WORK REQUIRED
Reproduce all of the entries below word for word, leaving out the pictures.

Saved entries
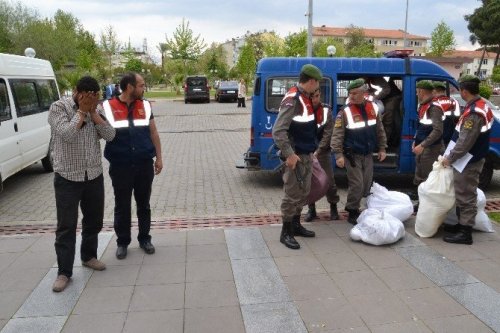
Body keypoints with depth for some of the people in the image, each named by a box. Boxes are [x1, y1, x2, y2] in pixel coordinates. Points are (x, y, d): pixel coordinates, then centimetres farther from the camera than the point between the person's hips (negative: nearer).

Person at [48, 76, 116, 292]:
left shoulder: (96, 110, 7)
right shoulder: (58, 107, -7)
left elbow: (110, 135, -5)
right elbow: (67, 134, -23)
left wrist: (93, 112, -10)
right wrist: (81, 111, -15)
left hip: (94, 175, 5)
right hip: (67, 178, -5)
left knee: (94, 221, 15)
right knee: (66, 226, -1)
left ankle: (89, 256, 35)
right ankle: (64, 272, 8)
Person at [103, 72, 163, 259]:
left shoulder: (145, 105, 6)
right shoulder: (108, 107, -4)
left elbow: (153, 133, 9)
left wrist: (158, 158, 6)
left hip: (144, 164, 2)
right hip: (120, 166, -2)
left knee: (143, 204, 12)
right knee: (122, 206, 9)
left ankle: (144, 239, 26)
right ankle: (122, 242, 24)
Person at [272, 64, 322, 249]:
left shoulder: (306, 98, 11)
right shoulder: (292, 100, -19)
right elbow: (278, 131, -25)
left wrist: (312, 148, 13)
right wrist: (289, 154, -25)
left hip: (307, 155, 10)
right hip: (296, 156, -10)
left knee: (304, 192, 17)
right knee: (292, 194, -2)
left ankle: (296, 225, 31)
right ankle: (286, 233, 10)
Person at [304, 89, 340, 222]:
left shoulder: (326, 111, -4)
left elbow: (328, 134, -9)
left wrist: (318, 151, -19)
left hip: (323, 152, 0)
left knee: (329, 180, 4)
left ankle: (333, 207, 22)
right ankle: (311, 209, 19)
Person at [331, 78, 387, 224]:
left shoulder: (373, 108, 2)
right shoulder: (345, 112, -13)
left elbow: (380, 130, 12)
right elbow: (337, 135, -14)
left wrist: (382, 148, 11)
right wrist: (338, 155, -21)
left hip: (368, 155, 5)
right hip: (352, 155, -5)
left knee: (366, 184, 10)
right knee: (357, 184, -7)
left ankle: (356, 208, 27)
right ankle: (352, 213, 8)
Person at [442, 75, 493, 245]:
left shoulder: (474, 113, -24)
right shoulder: (481, 106, 9)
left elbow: (464, 142, -24)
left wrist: (449, 158, -14)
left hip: (468, 163, -10)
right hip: (472, 159, 10)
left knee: (466, 197, -2)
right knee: (464, 195, 18)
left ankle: (465, 233, 5)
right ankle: (462, 224, 30)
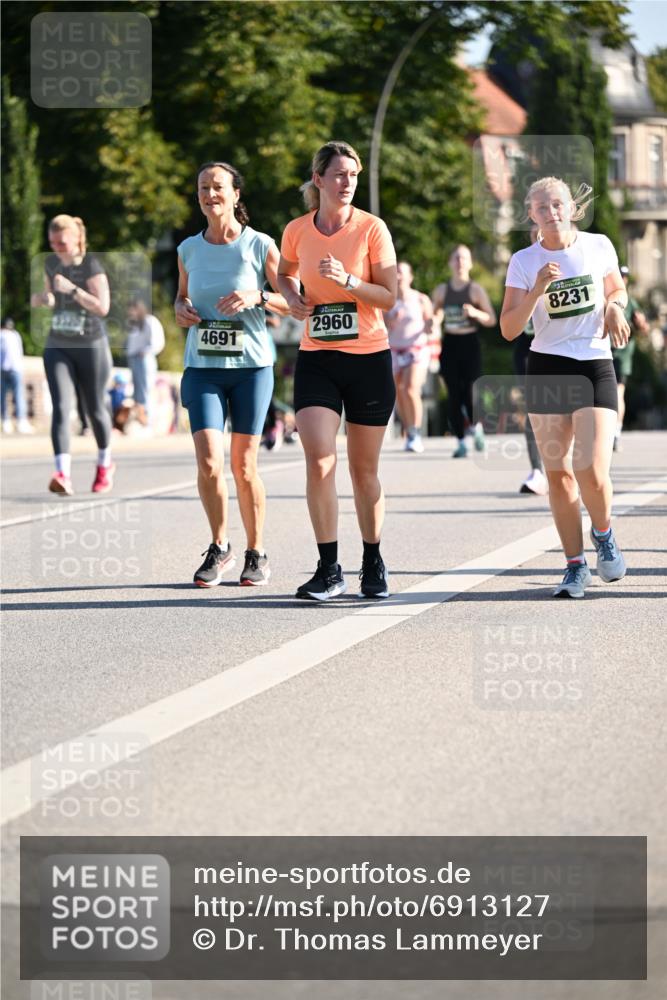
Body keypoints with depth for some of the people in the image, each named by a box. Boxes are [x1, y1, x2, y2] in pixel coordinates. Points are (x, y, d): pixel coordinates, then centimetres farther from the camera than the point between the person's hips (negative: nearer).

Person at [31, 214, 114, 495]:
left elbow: (102, 307, -21)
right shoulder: (51, 263, 5)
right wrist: (43, 298, -2)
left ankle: (105, 464, 35)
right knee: (60, 408, -14)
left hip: (91, 347, -4)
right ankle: (63, 474, -25)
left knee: (95, 409, 9)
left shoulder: (91, 267, -12)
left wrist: (72, 288, -29)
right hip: (58, 347, 4)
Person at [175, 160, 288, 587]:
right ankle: (219, 549, 5)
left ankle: (256, 553, 17)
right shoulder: (189, 249, 8)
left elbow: (293, 301, -3)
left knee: (244, 466, 1)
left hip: (251, 365, -2)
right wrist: (181, 309, 2)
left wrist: (257, 297, -20)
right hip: (202, 367, 2)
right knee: (209, 462, -12)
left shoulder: (260, 245, -2)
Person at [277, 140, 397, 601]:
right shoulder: (297, 231, 2)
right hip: (317, 359, 1)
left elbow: (389, 296, -6)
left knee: (364, 469, 7)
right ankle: (329, 569, -8)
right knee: (319, 461, -14)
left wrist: (347, 280, -21)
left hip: (369, 358, -1)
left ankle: (373, 564, 22)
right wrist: (293, 297, 2)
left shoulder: (372, 228, -5)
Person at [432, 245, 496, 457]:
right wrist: (433, 321, -2)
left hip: (469, 344, -3)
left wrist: (476, 314, -19)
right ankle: (460, 442, 6)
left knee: (470, 392, -11)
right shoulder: (442, 291, 8)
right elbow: (436, 316, 21)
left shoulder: (475, 290, -1)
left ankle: (477, 427, 18)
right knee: (454, 395, -1)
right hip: (449, 345, 3)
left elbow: (492, 320, 0)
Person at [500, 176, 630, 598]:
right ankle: (576, 566, 13)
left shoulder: (599, 246, 3)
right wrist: (537, 289, -19)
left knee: (593, 471, -14)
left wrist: (615, 306, -1)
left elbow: (618, 289, 22)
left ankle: (604, 534, 17)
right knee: (558, 473, 1)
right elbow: (509, 329, -5)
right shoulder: (524, 262, 0)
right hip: (546, 369, 1)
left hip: (595, 368, -1)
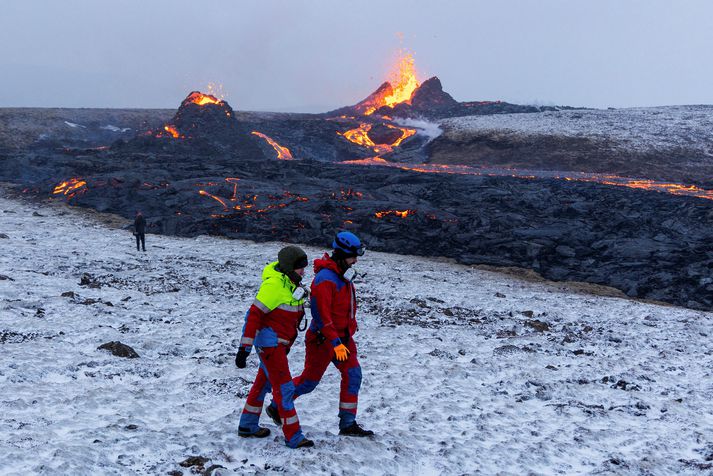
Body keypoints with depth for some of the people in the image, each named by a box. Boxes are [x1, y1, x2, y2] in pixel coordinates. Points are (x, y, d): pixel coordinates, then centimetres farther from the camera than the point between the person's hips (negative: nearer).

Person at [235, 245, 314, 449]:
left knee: (264, 383, 19)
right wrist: (244, 349, -22)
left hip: (280, 342, 10)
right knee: (284, 388, -5)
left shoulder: (291, 283, 7)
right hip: (269, 342, -10)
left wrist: (287, 342, 26)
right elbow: (254, 315, -22)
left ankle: (247, 426, 34)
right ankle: (293, 437, 2)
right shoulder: (273, 284, -21)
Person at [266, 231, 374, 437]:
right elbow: (321, 314, -27)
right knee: (310, 380, 5)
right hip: (323, 339, -8)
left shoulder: (344, 275, 8)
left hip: (342, 337, 8)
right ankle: (276, 407, 25)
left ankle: (348, 423, 7)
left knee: (353, 374, 0)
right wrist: (336, 343, -29)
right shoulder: (325, 279, -23)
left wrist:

YOUR SOLUTION
Body keypoints with depth for some of the people in the image, each named by a box. Boxes are [x1, y1, x2, y2] in pixel coordinates. Points are (x, y, d): pixel coordinates, then centimetres farther from the camera than the point between the person's hips (negative: nearer).

Person at [48, 76, 116, 292]:
left shoulder: (96, 110, 7)
right shoulder: (58, 107, -7)
left elbow: (110, 135, -5)
right elbow: (67, 134, -23)
left wrist: (93, 112, -10)
right wrist: (81, 111, -15)
left hip: (94, 175, 5)
right hip: (67, 178, -5)
left knee: (94, 221, 15)
right knee: (66, 226, -1)
left ankle: (89, 256, 35)
right ankle: (64, 272, 8)
Person at [103, 72, 163, 259]:
left shoulder: (145, 105, 6)
right shoulder: (108, 107, -4)
left elbow: (153, 133, 9)
left wrist: (158, 158, 6)
left hip: (144, 164, 2)
right hip: (120, 166, -2)
left knee: (143, 204, 12)
right knee: (122, 206, 9)
left ankle: (144, 239, 26)
right ankle: (122, 242, 24)
Person at [272, 64, 322, 249]:
left shoulder: (306, 98, 11)
right shoulder: (292, 100, -19)
right elbow: (278, 131, -25)
left wrist: (312, 148, 13)
right wrist: (289, 154, -25)
left hip: (307, 155, 10)
right hip: (296, 156, -10)
left knee: (304, 192, 17)
right knee: (292, 194, -2)
left ankle: (296, 225, 31)
right ankle: (286, 233, 10)
Person at [304, 89, 340, 222]:
left shoulder: (326, 111, -4)
left elbow: (328, 134, -9)
left wrist: (318, 151, -19)
left hip: (323, 152, 0)
left knee: (329, 180, 4)
left ankle: (333, 207, 22)
right ankle: (311, 209, 19)
Person at [331, 78, 387, 224]:
left shoulder: (373, 108, 2)
right shoulder: (345, 112, -13)
left elbow: (380, 130, 12)
right elbow: (337, 135, -14)
left wrist: (382, 148, 11)
right wrist: (338, 155, -21)
left hip: (368, 155, 5)
right hip: (352, 155, -5)
left knee: (366, 184, 10)
right knee: (357, 184, -7)
left ankle: (356, 208, 27)
right ankle: (352, 213, 8)
Person at [442, 75, 493, 245]:
left shoulder: (474, 113, -24)
right shoulder: (481, 106, 9)
left elbow: (464, 142, -24)
left wrist: (449, 158, -14)
left hip: (468, 163, -10)
right hip: (472, 159, 10)
left knee: (466, 197, -2)
right knee: (464, 195, 18)
left ankle: (465, 233, 5)
right ankle: (462, 224, 30)
Body keypoints with depth for some of the people in the image, each named by a box. Boxes are [x1, y1, x2, y2] in pixel coordinates. Points are (x, y, d): pixel coordinates, then centimetres farther from the camera than the point between the person's hips (negative: nearer).

Person at [31, 214, 114, 495]:
left elbow: (102, 307, -21)
right shoulder: (51, 263, 5)
right wrist: (43, 298, -2)
left ankle: (105, 464, 35)
right knee: (60, 408, -14)
left hip: (91, 347, -4)
right ankle: (63, 474, -25)
left knee: (95, 409, 9)
left shoulder: (91, 267, -12)
left wrist: (72, 288, -29)
right hip: (58, 347, 4)
Person at [175, 160, 288, 587]:
right ankle: (219, 549, 5)
left ankle: (256, 553, 17)
right shoulder: (189, 249, 8)
left elbow: (293, 301, -3)
left knee: (244, 466, 1)
left hip: (251, 365, -2)
right wrist: (181, 309, 2)
left wrist: (257, 297, -20)
right hip: (202, 367, 2)
right knee: (209, 462, -12)
left shoulder: (260, 245, -2)
Person at [277, 140, 397, 601]:
right shoulder: (297, 231, 2)
right hip: (317, 359, 1)
left elbow: (389, 296, -6)
left knee: (364, 469, 7)
right ankle: (329, 569, -8)
right knee: (319, 461, -14)
left wrist: (347, 280, -21)
left hip: (369, 358, -1)
left ankle: (373, 564, 22)
right wrist: (293, 297, 2)
left shoulder: (372, 228, -5)
Person at [432, 245, 496, 457]:
right wrist: (433, 321, -2)
left hip: (469, 344, -3)
left wrist: (476, 314, -19)
right ankle: (460, 442, 6)
left knee: (470, 392, -11)
right shoulder: (442, 291, 8)
right elbow: (436, 316, 21)
left shoulder: (475, 290, -1)
left ankle: (477, 427, 18)
right knee: (454, 395, -1)
right hip: (449, 345, 3)
left elbow: (492, 320, 0)
Person at [500, 176, 630, 598]:
right ankle: (576, 566, 13)
left shoulder: (599, 246, 3)
right wrist: (537, 289, -19)
left knee: (593, 471, -14)
left wrist: (615, 306, -1)
left elbow: (618, 289, 22)
left ankle: (604, 534, 17)
right knee: (558, 473, 1)
right elbow: (509, 329, -5)
right shoulder: (524, 262, 0)
right hip: (546, 369, 1)
left hip: (595, 368, -1)
Body keypoints with depth for some of the people in the image, each named by a box. Boxes are [x1, y1, x2, y2] in pixel coordinates. Points are (x, y, d): pixel coordinates, then centimetres farther from the camera than the point between the person's hips (negative: nearer).

Person at [235, 245, 314, 449]:
left knee: (264, 383, 19)
right wrist: (244, 349, -22)
left hip: (280, 342, 10)
right knee: (284, 388, -5)
left shoulder: (291, 283, 7)
right hip: (269, 342, -10)
left wrist: (287, 342, 26)
right elbow: (254, 315, -22)
left ankle: (247, 426, 34)
right ankle: (293, 437, 2)
right shoulder: (273, 284, -21)
Person at [266, 231, 374, 437]:
right elbow: (321, 314, -27)
right knee: (310, 380, 5)
right hip: (323, 339, -8)
left shoulder: (344, 275, 8)
left hip: (342, 337, 8)
right ankle: (276, 407, 25)
left ankle: (348, 423, 7)
left knee: (353, 374, 0)
right wrist: (336, 343, -29)
right shoulder: (325, 279, -23)
left wrist:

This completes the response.